Near-Optimal Private Linear Regression via Iterative Hessian Mixing
Omri Lev, Moshe Shenfeld, Vishwak Srinivasan, Katrina Ligett, Ashia C. Wilson
TL;DR
This work advances private linear regression by introducing Iterative Hessian Mixing (IHM), a DP-OLS algorithm that leverages Gaussian sketches within a Hessian-sketch framework. By sketching only the design matrix’s Hessian and employing a DP Gaussian mechanism across iterative updates, IHM achieves DP guarantees while delivering improved excess empirical risk compared to AdaSSP and prior Gaussian-sketch methods. The authors provide a detailed utility analysis, compare fundamental tradeoffs (leading constants, residual sensitivity, eigenvalue dependence, and scaling), and demonstrate strong empirical gains across 33 real datasets. The approach offers a practical, near-optimal DP-OLS solution suitable for bounded-data regimes and federated-like settings, with potential extensions to structured sketches and private second-order optimization.
Abstract
We study differentially private ordinary least squares (DP-OLS) with bounded data.
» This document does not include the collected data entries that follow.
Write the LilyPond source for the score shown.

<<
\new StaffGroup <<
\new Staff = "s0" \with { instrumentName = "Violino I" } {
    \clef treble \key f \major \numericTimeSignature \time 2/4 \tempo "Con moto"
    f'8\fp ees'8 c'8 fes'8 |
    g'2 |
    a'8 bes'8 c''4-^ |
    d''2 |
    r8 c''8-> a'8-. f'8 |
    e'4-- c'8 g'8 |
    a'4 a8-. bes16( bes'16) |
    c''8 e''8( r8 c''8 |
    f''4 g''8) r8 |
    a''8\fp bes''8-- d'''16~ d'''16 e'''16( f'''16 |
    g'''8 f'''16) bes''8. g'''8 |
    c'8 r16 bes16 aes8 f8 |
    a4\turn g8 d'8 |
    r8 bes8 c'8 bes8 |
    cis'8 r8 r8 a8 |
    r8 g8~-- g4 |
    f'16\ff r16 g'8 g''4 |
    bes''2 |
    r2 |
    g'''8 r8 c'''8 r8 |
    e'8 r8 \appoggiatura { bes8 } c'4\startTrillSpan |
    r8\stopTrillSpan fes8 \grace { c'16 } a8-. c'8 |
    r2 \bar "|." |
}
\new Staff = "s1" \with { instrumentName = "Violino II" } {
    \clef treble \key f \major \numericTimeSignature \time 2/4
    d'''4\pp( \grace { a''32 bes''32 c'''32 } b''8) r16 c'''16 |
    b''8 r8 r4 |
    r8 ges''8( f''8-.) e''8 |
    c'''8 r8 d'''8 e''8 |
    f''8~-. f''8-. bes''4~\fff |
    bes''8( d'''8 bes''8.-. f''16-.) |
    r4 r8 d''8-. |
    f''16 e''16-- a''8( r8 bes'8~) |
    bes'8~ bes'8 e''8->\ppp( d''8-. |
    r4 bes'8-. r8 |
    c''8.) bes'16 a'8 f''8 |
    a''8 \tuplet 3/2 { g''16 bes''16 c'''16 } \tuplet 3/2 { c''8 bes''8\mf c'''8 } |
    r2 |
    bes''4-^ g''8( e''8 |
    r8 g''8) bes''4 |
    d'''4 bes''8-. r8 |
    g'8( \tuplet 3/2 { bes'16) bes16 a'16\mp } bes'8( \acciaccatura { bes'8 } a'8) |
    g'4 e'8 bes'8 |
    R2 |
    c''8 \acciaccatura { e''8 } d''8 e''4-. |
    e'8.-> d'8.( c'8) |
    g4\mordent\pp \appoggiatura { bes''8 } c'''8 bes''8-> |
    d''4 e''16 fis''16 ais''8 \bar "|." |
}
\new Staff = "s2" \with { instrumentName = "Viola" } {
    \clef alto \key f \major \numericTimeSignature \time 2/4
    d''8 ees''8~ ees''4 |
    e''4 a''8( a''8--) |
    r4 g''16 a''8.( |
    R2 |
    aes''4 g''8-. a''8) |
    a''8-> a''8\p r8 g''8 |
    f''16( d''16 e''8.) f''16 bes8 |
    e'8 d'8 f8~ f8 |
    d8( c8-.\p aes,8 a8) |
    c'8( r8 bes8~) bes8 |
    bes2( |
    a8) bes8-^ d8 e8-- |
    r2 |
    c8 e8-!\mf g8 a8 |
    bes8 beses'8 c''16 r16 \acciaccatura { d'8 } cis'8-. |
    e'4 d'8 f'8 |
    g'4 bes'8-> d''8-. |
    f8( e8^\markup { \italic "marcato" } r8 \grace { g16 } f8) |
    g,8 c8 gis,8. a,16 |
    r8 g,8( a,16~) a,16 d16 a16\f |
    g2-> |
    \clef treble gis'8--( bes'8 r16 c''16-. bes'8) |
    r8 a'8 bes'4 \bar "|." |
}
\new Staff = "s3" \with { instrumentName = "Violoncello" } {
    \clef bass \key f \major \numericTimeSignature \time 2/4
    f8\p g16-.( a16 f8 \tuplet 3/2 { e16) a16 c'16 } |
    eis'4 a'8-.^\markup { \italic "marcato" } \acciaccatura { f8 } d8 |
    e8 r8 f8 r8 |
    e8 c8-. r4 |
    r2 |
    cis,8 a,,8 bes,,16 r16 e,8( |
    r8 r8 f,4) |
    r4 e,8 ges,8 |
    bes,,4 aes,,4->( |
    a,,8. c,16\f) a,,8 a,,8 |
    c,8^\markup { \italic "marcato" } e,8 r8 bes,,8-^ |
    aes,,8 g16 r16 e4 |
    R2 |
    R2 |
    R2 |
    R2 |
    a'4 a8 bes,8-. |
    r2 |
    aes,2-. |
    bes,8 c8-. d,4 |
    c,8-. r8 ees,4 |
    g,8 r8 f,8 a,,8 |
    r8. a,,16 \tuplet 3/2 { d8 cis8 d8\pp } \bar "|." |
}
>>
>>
The dominant approach, adaptive sufficient-statistics perturbation (AdaSSP), adds an adaptively chosen perturbation to the sufficient statistics, namely, the matrix $X^{\top}X$ and the vector $X^{\top}Y$, and is known to achieve near-optimal accuracy and to have strong empirical performance. In contrast, methods that rely on Gaussian-sketching, which ensure differential privacy by pre-multiplying the data with a random Gaussian matrix, are widely used in federated and distributed regression, yet remain relatively uncommon for DP-OLS. In this work, we introduce the iterative Hessian mixing, a novel DP-OLS algorithm that relies on Gaussian sketches and is inspired by the iterative Hessian sketch algorithm. We provide utility analysis for the iterative Hessian mixing as well as a new analysis for the previous methods that rely on Gaussian sketches. Then, we show that our new approach circumvents the intrinsic limitations of the prior methods and provides non-trivial improvements over AdaSSP. We conclude by running an extensive set of experiments across standard benchmarks to demonstrate further that our approach consistently outperforms these prior baselines.